Now you need a class that accepts a list of parts (assuming they're properly sorted into corresponding trees) that generates the feed pathway by the part names. (This is where I wanted the semicolon).

class MaterialTree():
    def __init__(self, parts):
        self.parts = parts
    def setLevTree(self):
        self.levels = [p.level for p in self.parts]
        for ip in range(len(self.parts)-1):
            p = self.parts[ip]
            #all twos feed one:
            if p.level == 1:
                p2s = [p for p in self.parts if p.level == 2]
                p.isfed(p2s)
                continue
            #for each n >= 2, if adjacent is > n, adjacent feeds current
            for l in range(2, max(self.levels)+1):
                pnext = self.parts[ip+1]
                if p.level == pnext.level:
                    continue
                elif p.level == pnext.level-1:
                    p.isfed([pnext])
    def setTree(self):
        #number of production levels
        self.levels = range(max([p.level for p in self.parts]))
        #part names for each level
        self.levdct = {l+1:[p.part for p in self.parts if int(p.part.split(';')[-1][0]) == l+1] for l in self.levels}
        for ik in self.levels[:-1]: #exclude last level, only feeds second to last
            #get names for current base level
            namebase = self.levdct[ik+1]
            #get names for branches one level up
            namebranch = self.levdct[ik+2]
            #select parts with names in base
            base = [p for p in self.parts if p.part in namebase]
            #select parts with names in branch
            branch = [p for p in self.parts if p.part in namebranch]     
            #begin feed:
            for b in base:
                #if there is no letter in the name, all branches feed this
                if not b.part.upper().isupper():
                    for br in branch:
                        br.feeds([b])
                #if there is a letter in the name,
                if b.part.upper().isupper():
                    #select the letter and use it to compare branches
                    letts = [i for i in b.part if i.upper().isupper()][0]
                    #only branches with this letter feed this base
                    for fbr in [br for br in branch if letts in br.part]:
                        fbr.feeds([b])
    def status(self):
        lates = []
        for p in self.parts:
            lates.append(p.late())
        self.status = lates
        return self.status

The various str.upper().isupper() just test for the presence of any letters in the different part names. You could use this to generate the lists of statuses for your parts to add to the dataframe and export to Excel if you wanted.

Just an example:

T1 = [p for p in parts if p.part[0] == '1']
m1 = MaterialTree(T1)
m1.setTree()
print(m1.status())

returns for me ['ONTIME', 'ONTIME', 'LATE', 'LATE'].

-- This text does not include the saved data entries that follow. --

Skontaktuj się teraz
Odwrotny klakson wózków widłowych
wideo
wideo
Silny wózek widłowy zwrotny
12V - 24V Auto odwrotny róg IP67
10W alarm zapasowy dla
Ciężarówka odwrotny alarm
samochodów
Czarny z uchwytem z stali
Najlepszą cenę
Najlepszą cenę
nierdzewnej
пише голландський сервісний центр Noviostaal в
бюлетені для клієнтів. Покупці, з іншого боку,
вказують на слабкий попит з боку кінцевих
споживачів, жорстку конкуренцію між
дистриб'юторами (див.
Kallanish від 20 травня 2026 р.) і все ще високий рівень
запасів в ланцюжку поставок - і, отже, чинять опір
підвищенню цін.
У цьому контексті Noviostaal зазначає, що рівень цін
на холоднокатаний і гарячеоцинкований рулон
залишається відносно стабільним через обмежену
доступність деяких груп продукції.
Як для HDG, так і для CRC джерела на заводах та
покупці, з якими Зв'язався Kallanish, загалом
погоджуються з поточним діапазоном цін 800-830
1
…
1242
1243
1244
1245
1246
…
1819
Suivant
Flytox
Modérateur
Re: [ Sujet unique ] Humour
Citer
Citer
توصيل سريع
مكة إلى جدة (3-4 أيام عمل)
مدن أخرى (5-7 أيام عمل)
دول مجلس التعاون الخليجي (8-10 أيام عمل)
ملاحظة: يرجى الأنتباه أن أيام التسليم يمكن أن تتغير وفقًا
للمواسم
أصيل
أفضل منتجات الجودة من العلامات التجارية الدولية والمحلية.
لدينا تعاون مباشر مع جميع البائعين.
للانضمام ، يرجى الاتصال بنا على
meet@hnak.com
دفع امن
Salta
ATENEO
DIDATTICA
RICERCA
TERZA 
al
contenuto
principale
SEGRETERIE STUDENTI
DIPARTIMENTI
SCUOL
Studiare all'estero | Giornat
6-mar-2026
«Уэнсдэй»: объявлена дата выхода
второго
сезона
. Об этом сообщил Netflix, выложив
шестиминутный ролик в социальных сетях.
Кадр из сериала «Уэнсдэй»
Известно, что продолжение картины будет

It could get more complicated, of course, if your part names have a structure that's not readily parsed, but should be doable.

** EDIT **: If the feed structure is determined purely by order and level (i.e., adjacent parts with an incremented level feed the current part), then you can use the setLevTree instead. It assumes this kind of order, but doesn't depend on part name. Following the same example for for tree 2, m.setLevTree() gives me ['ONTIME', 'ONTIME', 'LATE', 'ONTIME'].